**WORK INSTRUCTION**
Keep every word of the listing and reproduce it exactly, but set aside any image found there.

(SOURCE DATA Opens)

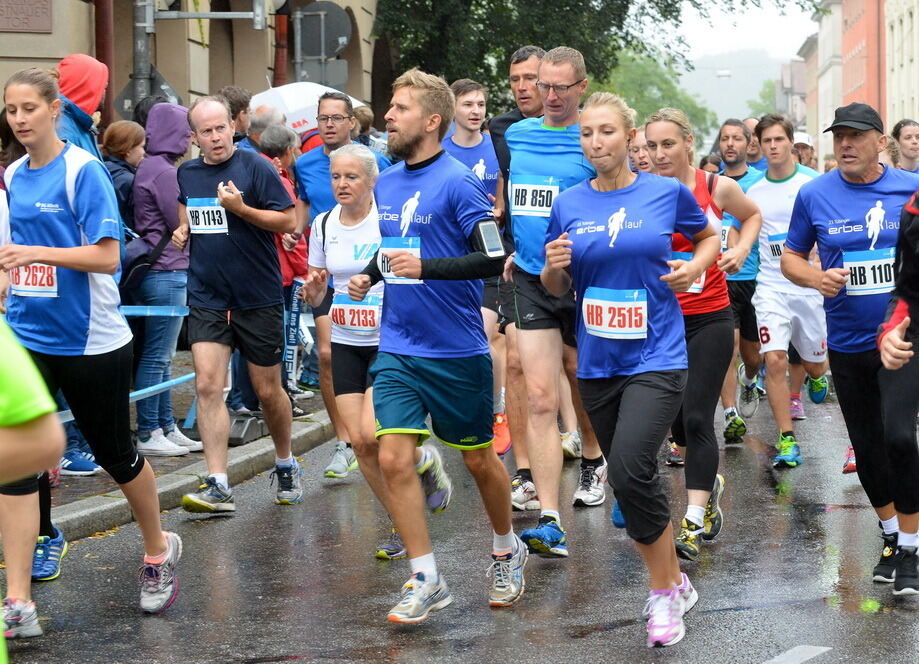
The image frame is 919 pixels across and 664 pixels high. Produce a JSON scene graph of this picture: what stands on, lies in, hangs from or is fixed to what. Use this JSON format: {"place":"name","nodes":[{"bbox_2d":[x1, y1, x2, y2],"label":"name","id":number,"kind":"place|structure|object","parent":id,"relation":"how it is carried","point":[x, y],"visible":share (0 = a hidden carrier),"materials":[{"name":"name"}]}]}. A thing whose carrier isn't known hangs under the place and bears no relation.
{"place":"outdoors","nodes":[
{"label":"outdoors","id":0,"kind":"place"},
{"bbox_2d":[3,386,341,559],"label":"pavement","id":1,"kind":"structure","parent":0,"point":[186,465],"materials":[{"name":"grey stone"}]},
{"bbox_2d":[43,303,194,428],"label":"barrier","id":2,"kind":"object","parent":1,"relation":"on","point":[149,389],"visible":0.32,"materials":[{"name":"blue"}]},
{"bbox_2d":[129,99,199,457],"label":"woman","id":3,"kind":"object","parent":1,"relation":"on","point":[156,114],"visible":0.69},
{"bbox_2d":[119,233,166,293],"label":"handbag","id":4,"kind":"object","parent":3,"relation":"hanging from","point":[134,276],"visible":0.48,"materials":[{"name":"black"}]},
{"bbox_2d":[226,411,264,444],"label":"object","id":5,"kind":"object","parent":1,"relation":"on","point":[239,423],"visible":0.69,"materials":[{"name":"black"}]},
{"bbox_2d":[259,123,308,412],"label":"person","id":6,"kind":"object","parent":1,"relation":"on","point":[272,140],"visible":0.35},
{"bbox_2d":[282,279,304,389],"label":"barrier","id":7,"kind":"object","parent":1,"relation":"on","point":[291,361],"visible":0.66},
{"bbox_2d":[0,0,385,139],"label":"building","id":8,"kind":"structure","parent":0,"point":[62,53],"materials":[{"name":"beige paint"}]},
{"bbox_2d":[0,0,53,32],"label":"plaque","id":9,"kind":"object","parent":8,"relation":"attached to","point":[44,8],"visible":0.97,"materials":[{"name":"brown stone"}]},
{"bbox_2d":[93,0,114,122],"label":"drainpipe","id":10,"kind":"object","parent":8,"relation":"attached to","point":[100,10],"visible":0.48,"materials":[{"name":"red metal"}]},
{"bbox_2d":[252,81,365,133],"label":"umbrella","id":11,"kind":"object","parent":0,"point":[301,119],"visible":0.38,"materials":[{"name":"white fabric"}]},
{"bbox_2d":[294,1,352,86],"label":"traffic sign","id":12,"kind":"object","parent":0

(SOURCE DATA Closes)

**PROBLEM SOLUTION**
The image frame is 919 pixels across and 664 pixels high. Produce a JSON scene graph of this picture: what stands on, lies in, hangs from or is fixed to what. Use this JSON format: {"place":"name","nodes":[{"bbox_2d":[x1, y1, x2, y2],"label":"name","id":number,"kind":"place|structure|object","parent":id,"relation":"how it is carried","point":[x, y],"visible":share (0 = a hidden carrier),"materials":[{"name":"name"}]}]}. A thing whose carrier isn't known hangs under the place and bears no relation.
{"place":"outdoors","nodes":[
{"label":"outdoors","id":0,"kind":"place"},
{"bbox_2d":[3,386,341,559],"label":"pavement","id":1,"kind":"structure","parent":0,"point":[186,465],"materials":[{"name":"grey stone"}]},
{"bbox_2d":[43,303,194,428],"label":"barrier","id":2,"kind":"object","parent":1,"relation":"on","point":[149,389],"visible":0.32,"materials":[{"name":"blue"}]},
{"bbox_2d":[129,99,199,457],"label":"woman","id":3,"kind":"object","parent":1,"relation":"on","point":[156,114],"visible":0.69},
{"bbox_2d":[119,233,166,293],"label":"handbag","id":4,"kind":"object","parent":3,"relation":"hanging from","point":[134,276],"visible":0.48,"materials":[{"name":"black"}]},
{"bbox_2d":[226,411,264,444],"label":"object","id":5,"kind":"object","parent":1,"relation":"on","point":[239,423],"visible":0.69,"materials":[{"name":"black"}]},
{"bbox_2d":[259,123,308,412],"label":"person","id":6,"kind":"object","parent":1,"relation":"on","point":[272,140],"visible":0.35},
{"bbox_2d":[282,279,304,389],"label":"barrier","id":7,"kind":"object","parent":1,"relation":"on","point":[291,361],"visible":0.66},
{"bbox_2d":[0,0,385,139],"label":"building","id":8,"kind":"structure","parent":0,"point":[62,53],"materials":[{"name":"beige paint"}]},
{"bbox_2d":[0,0,53,32],"label":"plaque","id":9,"kind":"object","parent":8,"relation":"attached to","point":[44,8],"visible":0.97,"materials":[{"name":"brown stone"}]},
{"bbox_2d":[93,0,114,122],"label":"drainpipe","id":10,"kind":"object","parent":8,"relation":"attached to","point":[100,10],"visible":0.48,"materials":[{"name":"red metal"}]},
{"bbox_2d":[252,81,365,133],"label":"umbrella","id":11,"kind":"object","parent":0,"point":[301,119],"visible":0.38,"materials":[{"name":"white fabric"}]},
{"bbox_2d":[294,1,352,86],"label":"traffic sign","id":12,"kind":"object","parent":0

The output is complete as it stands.